Ohio pays schools that discriminate based on race, religion and disability - Opinion

"Private schools select their enrollees and thus, can and do discriminate on the basis of race, religion, behavioral issues and disabilities." William L. Phillis

William L. Phillis  February 11, 2022, Columbus Dispatch  Guest columnist

In a Jan. 22 guest column, David Hodges said Ohio has made a simple promise for two decades: children in certain low-performing schools and those with low family income are eligible for a voucher.  

Hodges, a resident of Virginia, serves as legal counsel for Institute of Justice which has filed a motion to intervene in a recent lawsuit opposing EdChoice  school voucher program filed by 100 public school districts here. 

Over the past two decades, the rules for voucher funding and voucher eligibility have changed multiple times. 

No one legislature can bind any policy on a subsequent legislature; otherwise, legislatures could not repeal or alter any law. The current 134th General Assembly cannot bind “a voucher promise” on future general assemblies.

The various legislative “promises” of vouchers in the past were based on the untested premise that the legislature has the constitutional right to take funds away from the constitutionally required common school system and pitch it to vouchers. 

The Ohio Constitution requires the General Assembly to secure (protect) one thorough and efficient system of common schools, not multiple systems.

Hodges’ appeal is that vouchers are a ticket for low-income students and/or those who attend poorly performing schools to attend private schools.

The current view of voucher advocates in Ohio is that each student is entitled to a voucher. In some school districts, a majority of voucher students have never attended a public school.

Hodges’ guest column is conspicuously absent any legal arguments in opposition to the complaint that was filed.

He merely ponders that if the lawsuit is successful, voucher children will be victimized by being thrown out of the private schools in which they are attending.

His assumption that the state has a right to issue vouchers funded by taxes is without a constitutional basis.

This out-of-state voucher advocate suggests that the proponents of the lawsuit merely view Ohio children as “income statements on a balance sheet.”

The protection of school district finances is most assuredly a concern of the proponents of the lawsuit, but their primary concern is that the Ohio Constitution requires the state to secure a thorough and efficient system of common schools throughout the state.

The state cannot abrogate its constitutional responsibility by writing a check from the public common school account to parents for a private purpose.

EdChoice vouchers do not fit the mold of the constitutionally required system of common schools.

The common school accepts all comers.

Private schools select their enrollees and thus, can and do discriminate on the basis of race, religion, behavioral issues and disabilities. 

The delegates to the Constitutional Conventions of 1850-1851 and 1873-1874 rejected the concept of funding religious schools.

 The second clause of Article VI, section 2 of the Ohio Constitution is straightforward: “but no religious or other sect, or sects, shall ever have any exclusive right to, or control of, any part of the school funds of this state.”

There is a symbiosis between the common school and the community that promotes the common good.

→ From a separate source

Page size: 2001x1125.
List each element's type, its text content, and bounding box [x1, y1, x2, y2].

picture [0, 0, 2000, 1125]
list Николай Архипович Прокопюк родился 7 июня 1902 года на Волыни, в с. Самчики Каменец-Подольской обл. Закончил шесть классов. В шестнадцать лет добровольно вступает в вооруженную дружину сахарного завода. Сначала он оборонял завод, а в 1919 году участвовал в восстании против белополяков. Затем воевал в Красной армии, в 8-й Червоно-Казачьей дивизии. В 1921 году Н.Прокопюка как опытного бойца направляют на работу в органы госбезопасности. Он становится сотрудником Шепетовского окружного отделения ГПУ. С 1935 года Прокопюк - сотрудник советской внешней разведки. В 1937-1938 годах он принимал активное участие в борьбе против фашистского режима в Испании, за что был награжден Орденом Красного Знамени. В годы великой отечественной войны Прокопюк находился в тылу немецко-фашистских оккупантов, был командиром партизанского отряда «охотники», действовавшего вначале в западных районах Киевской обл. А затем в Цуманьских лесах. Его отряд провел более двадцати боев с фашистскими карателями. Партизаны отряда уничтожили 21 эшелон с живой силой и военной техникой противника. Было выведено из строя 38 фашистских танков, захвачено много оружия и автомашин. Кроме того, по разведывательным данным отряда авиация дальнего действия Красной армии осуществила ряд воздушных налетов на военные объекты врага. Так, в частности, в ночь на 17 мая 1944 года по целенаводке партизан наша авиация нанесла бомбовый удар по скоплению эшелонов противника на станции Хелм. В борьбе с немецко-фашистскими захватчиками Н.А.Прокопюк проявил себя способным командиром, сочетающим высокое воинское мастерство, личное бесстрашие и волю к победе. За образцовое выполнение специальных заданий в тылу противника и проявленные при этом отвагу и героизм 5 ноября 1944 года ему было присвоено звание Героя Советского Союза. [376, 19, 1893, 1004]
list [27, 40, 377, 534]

Private schools by their very nature cannot accomplish this critical mission.

The proponents of the EdChoice voucher lawsuit stand ready to adamantly defend the common school system as an essential, interdependent component of each community and a constitutional requirement of the state.

William L. Phillis is a former teacher, principal, superintendent, and assistant superintendent of public instruction. He is currently executive director of the Ohio Coalition for Equity and Adequacy of School Funding.